Ovarian cancer: Mt Lawley survivor urging women to be aware of symptoms

Ovarian cancer: Mt Lawley survivor urging women to be aware of symptoms
Ovarian cancer: Mt Lawley survivor urging women to be aware of symptoms

MT LAWLEY resident and cancer survivor Helen Clark is urging women to be aware of the warning signs for ovarian cancer as part of a nation-wide campaign.

Ovarian Cancer Australia is urging all Australians to “Know-Ask-Act” to stop women dying from the most lethal gynaecological cancer and change Australia’s dismal ovarian cancer survival rate.

Ms Clark told Guardian Express that the most important thing is to be aware of the symptoms.

“The symptoms can be quite vague. It can be a lot of different things, and nine times out of ten it won’t be ovarian cancer – but you need to be aware of the signs and symptoms,” she said.

A fitness instructor and intensive care nurse, Ms Clark was teaching a class six years ago when she began to feel strong pain in her abdomen. She assumed she was experiencing appendicitis and took herself to the hospital.

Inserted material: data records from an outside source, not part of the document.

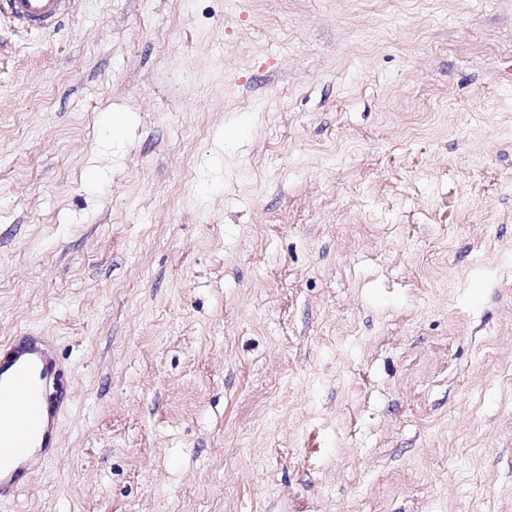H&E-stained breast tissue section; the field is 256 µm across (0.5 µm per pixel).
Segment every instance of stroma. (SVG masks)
I'll use <instances>...</instances> for the list:
<instances>
[{
    "label": "stroma",
    "instance_id": "35a3bbf8",
    "mask_svg": "<svg viewBox=\"0 0 512 512\" xmlns=\"http://www.w3.org/2000/svg\"><path fill=\"white\" fill-rule=\"evenodd\" d=\"M74 399L0 512H512V0L0 15V341Z\"/></svg>",
    "mask_w": 512,
    "mask_h": 512
}]
</instances>
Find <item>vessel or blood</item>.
Instances as JSON below:
<instances>
[{
	"label": "vessel or blood",
	"mask_w": 512,
	"mask_h": 512,
	"mask_svg": "<svg viewBox=\"0 0 512 512\" xmlns=\"http://www.w3.org/2000/svg\"><path fill=\"white\" fill-rule=\"evenodd\" d=\"M70 0H0L22 28L48 30L67 15ZM0 354V501L14 499L31 465L50 459L74 391L52 343L29 332Z\"/></svg>",
	"instance_id": "vessel-or-blood-1"
}]
</instances>
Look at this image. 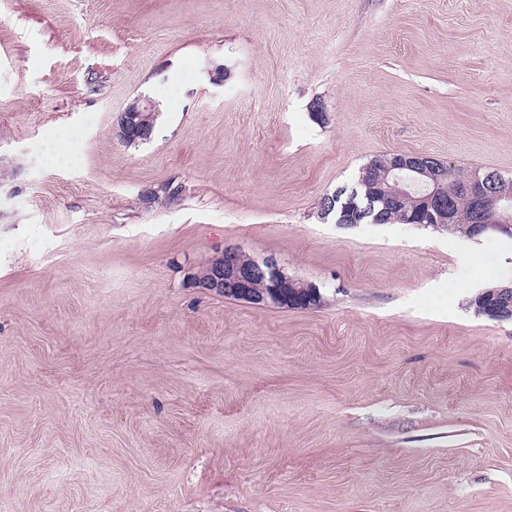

Once at the hospital, doctors found Ms Clark had a burst ovarian cyst which was immediately drained. She underwent an ultrasound where it was revealed she had Stage 1C ovarian cancer.

Two weeks after her diagnosis, Ms Clark made the decision to undergo surgery to remove her uterus, fallopian tubes, ovaries and 20 lymph nodes, and began six weeks of chemotherapy.

Ms Clark had no family history of ovarian cancer and was not aware of the symptoms of it. Since her diagnosis, she has joined Ovarian Cancer Australia as a community ambassador.

OCA is encouraging people to host a Morning or Afternoon ‘Teal’ – teal being the international colour for ovarian cancer – this month to help raise much-needed funds for Ovarian Cancer Australia for research and support programs.

Ms Clark urged women to err on the side of caution.

“Abdominal pain, bloating – or feeling full after eating a small amount, and having to go to the loo frequently – are three basic symptoms.

“Women tend to know their bodies better than anyone so if a doctor tries to fob you off, stick to your guns and seek further information.

“I have heard of a few cases in which people were told not to worry and then were diagnosed (with ovarian cancer) at a later stage.”

Ovarian Cancer Australia’s flagship day, Teal Ribbon Day is the 22nd of February.